In 1972, IBM’s Fortran compiler started accepting comma‑separated values as input. Nobody wrote a design document. Nobody proposed a standard. Someone needed to move data from one place to another, separated values by commas, and it worked. That was the entire specification.
Thirty‑three years later, Yakov Shafranovich wrote RFC 4180 to formalise what was already everywhere. The format was faster than the standardisation.
“CSV is not a real format. No types, no schema, no validation. One misplaced comma and your import breaks. One semicolon‑delimited file from Germany and your pipeline explodes. It is amateur hour in a text file.”

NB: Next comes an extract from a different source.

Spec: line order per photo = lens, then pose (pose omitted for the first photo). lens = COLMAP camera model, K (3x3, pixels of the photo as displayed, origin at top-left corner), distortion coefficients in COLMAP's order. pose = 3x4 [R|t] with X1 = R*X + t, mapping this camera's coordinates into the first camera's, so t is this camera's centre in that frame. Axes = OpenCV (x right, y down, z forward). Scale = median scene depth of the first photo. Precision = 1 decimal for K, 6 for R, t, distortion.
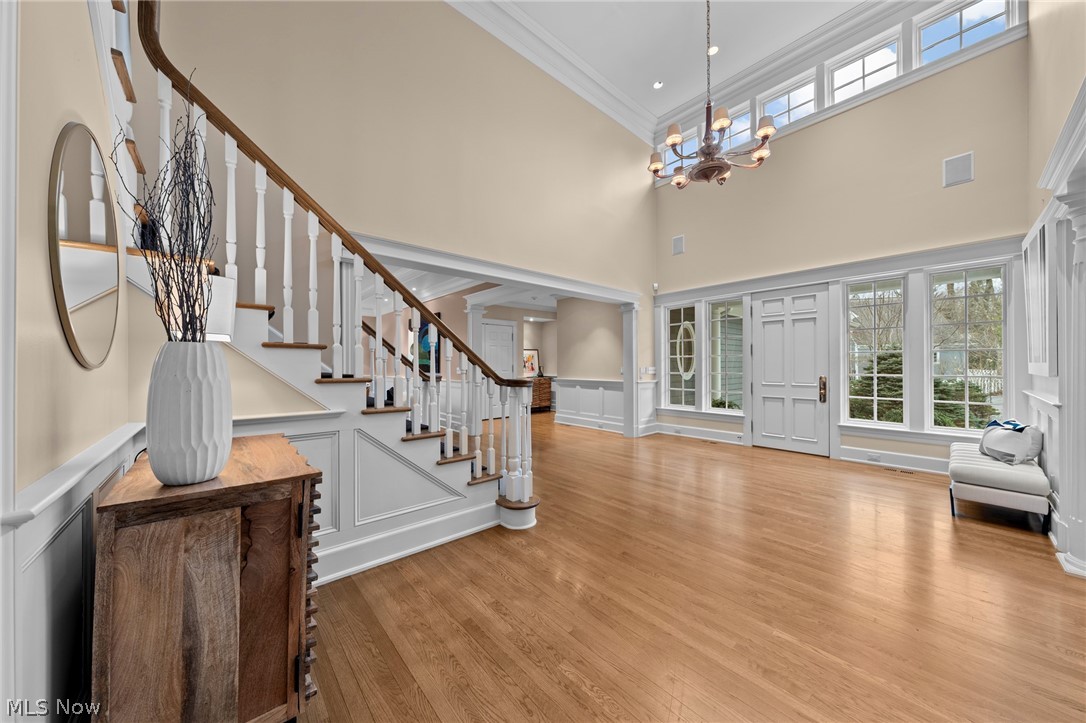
lens RADIAL K [[367.0, 0, 541.5], [0, 367.0, 364.2], [0, 0, 1]] dist [-0.001037, -0.000021]
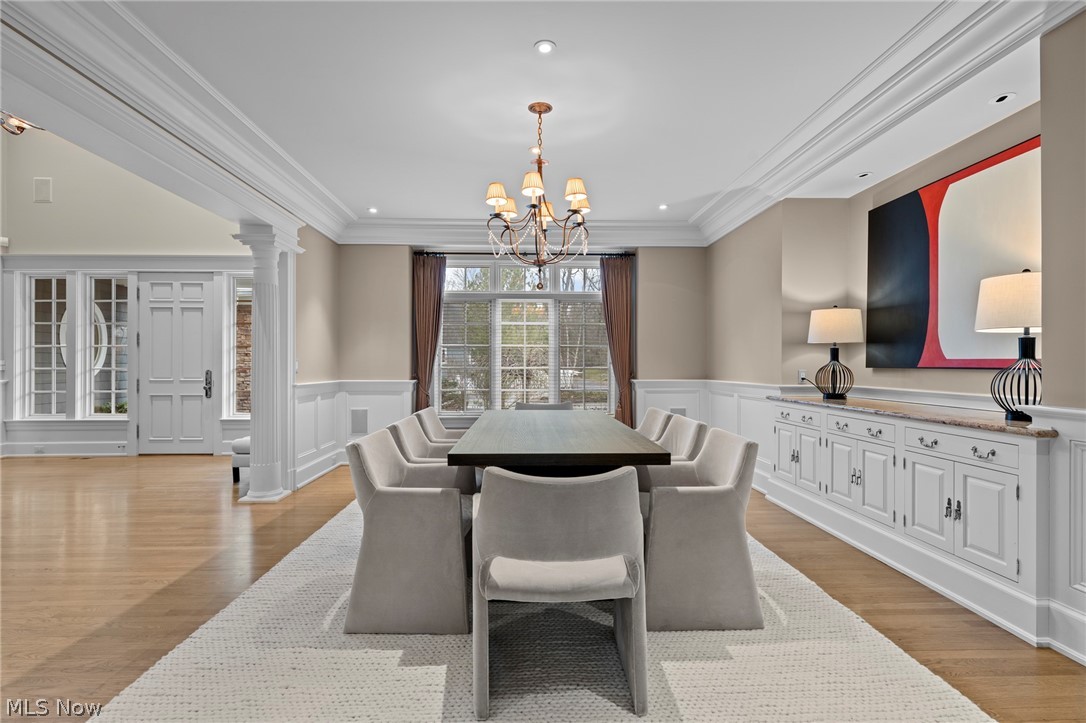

Every data engineer has said this. Most of them said it today.
Why there is no design
- No committee → no politics.
- No schema → no version conflicts.
- No types → every system on earth can read it: databases, spreadsheets, shells, thirty‑year‑old mainframes.
grep finds rows. awk splits columns. sort orders them. The entire Unix toolchain works on CSV without knowing what CSV is.
It requires no parser beyond “split at delimiter.” It requires no agreement beyond “the first row might be headers.” It requires no dependency, no library, no runtime.
Pain points
- Encoding chaos.
- Delimiter conflicts.
- No escaping standard.
A quoted field containing a comma inside a file delimited by commas can break a system that does not handle quotes. These edge cases are a source of fragility; every surprise tends to land on a Friday afternoon.
Adoption
- 60 % of enterprises use CSV for data exchange between systems.
- Every spreadsheet application, database export, CRM, ERP, and accounting tool can produce CSV.
RFC 4180 was published in 2005, by which time billions of CSV files already existed.
Competition
- XML tried to replace it: too verbose.
- JSON tried: no tabular structure.
- Parquet tried: requires a runtime.
- Avro tried: requires a schema registry.
CSV survived them all because it requires nothing but a text editor and the ability to count commas.
The paradox of governance
The format that requires no agreement will always beat the format that requires consensus. CSV has no governance, no authority, no design document. That is not a flaw; it is the reason it outlived every format that tried to replace it.
Nobody designed CSV. Fifty‑three years later, everybody uses it.